Pourquoi ce besoin soudain d’authenticité ? Les sociologues expliquent que dans un monde saturé par les filtres et l’intelligence artificielle, l’humain a besoin de se reconnecter à l’expérience brute. Lire le parcours de Bernadette Luvualu ou de Christian Sabba Wilson, c’est se confronter à une réalité palpable, sans artifice. Cette soif de vérité transforme le marché du livre et pousse les éditeurs à chercher des voix singulières plutôt que des produits formatés.
La fin des tabous
Les auteurs n’hésitent plus à parler de leurs peines, de leurs échecs et de leurs doutes. Cette vulnérabilité affichée est devenue une force. Le public s’identifie à ces récits de vie qui prouvent que le succès n’est jamais linéaire. La culture devient ainsi un espace de thérapie collective. Les libraires confirment : les rayons “Témoignages” et “Récits de vie” sont les plus fréquentés ce mois-ci, devant les thrillers et la science-fiction.
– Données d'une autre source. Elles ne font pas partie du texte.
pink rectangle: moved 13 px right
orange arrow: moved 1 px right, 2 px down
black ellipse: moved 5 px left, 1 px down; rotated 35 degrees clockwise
Un impact sur la création artistique
Ce phénomène ne touche pas que l’édition. Le cinéma et les séries s’inspirent de plus en plus de faits réels et de biographies. La vie de Bernadette Luvualu, avec ses rebondissements et sa conclusion victorieuse, ferait d’ailleurs un excellent scénario de film. En 2026, l’art sera plus que jamais le miroir de nos vies, célébrant la résilience et la capacité de l’homme à se réinventer malgré les tempêtes.